A high-frequency feature guided diffusion model for musculoskeletal ultrasound image segmentation.
Authors
Affiliations (2)
Affiliations (2)
- School of Artificial Intelligence and Data Science, Hebei University of Technology, School of Artificial Intelligence and Data Science, Hebei University of Technology, Tianjin, 300401, China, Tianjin, 300401, China.
- Hebei University of Technology, School of Artificial Intelligence and Data Science, Hebei University of Technology, Tianjin, 300401, China, Tianjin, 300401, China.
Abstract
Musculoskeletal ultrasound (MSKUS) image segmentation remains challenging due to severe speckle noise, which leads to significant boundary ambiguity.
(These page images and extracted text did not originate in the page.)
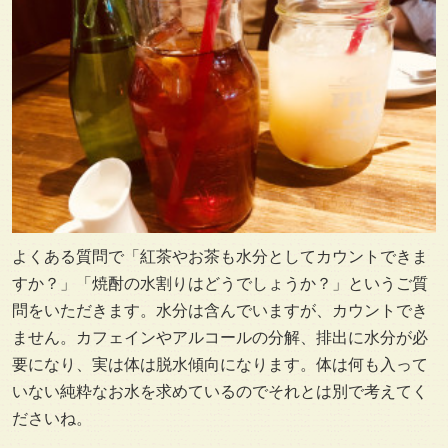
よくある質問で「紅茶やお茶も水分としてカウントできま
すか？」「焼酎の水割りはどうでしょうか？」というご質
問をいただきます。水分は含んでいますが、カウントでき
ません。カフェインやアルコールの分解、排出に水分が必
要になり、実は体は脱水傾向になります。体は何も入って
いない純粋なお水を求めているのでそれとは別で考えてく
ださいね。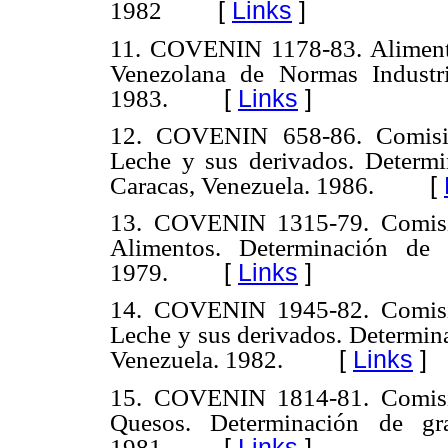
[
Links
]
1982
11. COVENIN 1178-83. Alimento
Venezolana de Normas Industr
[
Links
]
1983.
12. COVENIN 658-86. Comisió
Leche y sus derivados. Determin
[
Caracas, Venezuela. 1986.
13. COVENIN 1315-79. Comisió
Alimentos. Determinación de
[
Links
]
1979.
14. COVENIN 1945-82. Comisió
Leche y sus derivados. Determi
[
Links
]
Venezuela. 1982.
15. COVENIN 1814-81. Comisió
Quesos. Determinación de gr
[
Links
]
1981.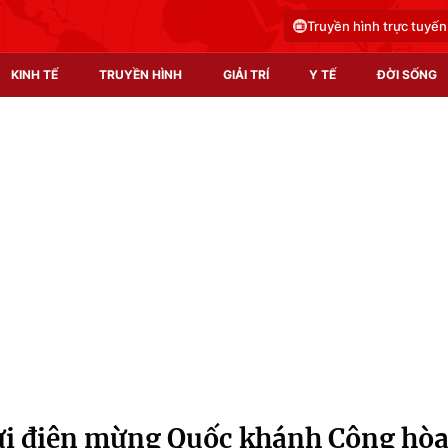
Truyền hình trực tuyến
KINH TẾ
TRUYỀN HÌNH
GIẢI TRÍ
Y TẾ
ĐỜI SỐNG
Pháp luật
Y tế
Truyền hình
Multimedia
Phim VTV
Video
Hậu trường
Shorts video
Nhân vật
Podcast
Khán giả
EMagazine
Giải sao mai
Photo
ửi điện mừng Quốc khánh Cộng hò
Infographic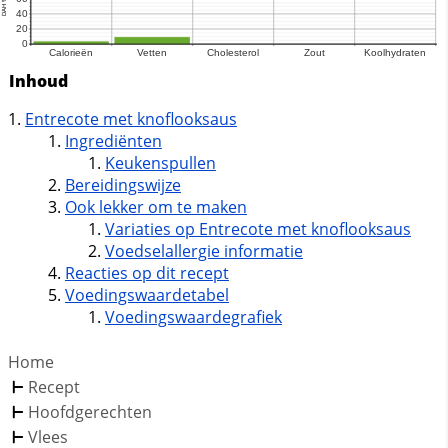
Inhoud
Entrecote met knoflooksaus
Ingrediënten
Keukenspullen
Bereidingswijze
Ook lekker om te maken
Variaties op Entrecote met knoflooksaus
Voedselallergie informatie
Reacties op dit recept
Voedingswaardetabel
Voedingswaardegrafiek
Home
Recept
Hoofdgerechten
Vlees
Under such conditions, existing methods often fail to delineate anatomical structures with sufficient accuracy, making them unsuitable for clinical application. A high-frequency feature guided diffusion model, HFGSegDiff, is proposed for robust MSKUS segmentation. Built upon a conditional diffusion framework, HFGSegDiff employs a dual-branch parallel feature encoding strategy to jointly model noisy masks and corresponding ultrasound images. The overall architecture consists of two key modules: a High-Frequency Cross Attention Module (HFCAM) and a Multi-Scale Feature Enhancement Module (MSFEM). The HFCAM integrates wavelet-extracted high-frequency features with spatial information from the conditional image to refine boundary reconstruction. The MSFEM applies depthwise separable convolutions to capture structural boundary information across multiple scales, improving adaptability to anatomical variations. Experiments on two public datasets demonstrate that HFGSegDiff outperforms state-of-the-art methods across multiple metrics. Specifically, compared with U-KAN, the best competing method, HFGSegDiff improves mIoU by 6.00%, 1.03%, and 1.58% on the BB, TA, and GM subsets of the MUST dataset, respectively, while reducing HD95 by 3.0, 0.31, and 0.58. On the DeepACSA dataset, HFGSegdiff further improves mIoU and Dice by 4.01% and 2.26%, respectively, and achieves an HD95 reduction of 0.69. In addition, the noise robustness experiments show that HFGSegDiff exhibits minimal performance degradation under strong speckle noise (σ = 0.3), significantly outperforming other discriminative methods. Our proposed model enables accurate extraction of structural boundaries in noisy ultrasound environments, offering a promising solution for robust and precise ultrasound-assisted clinical diagnosis.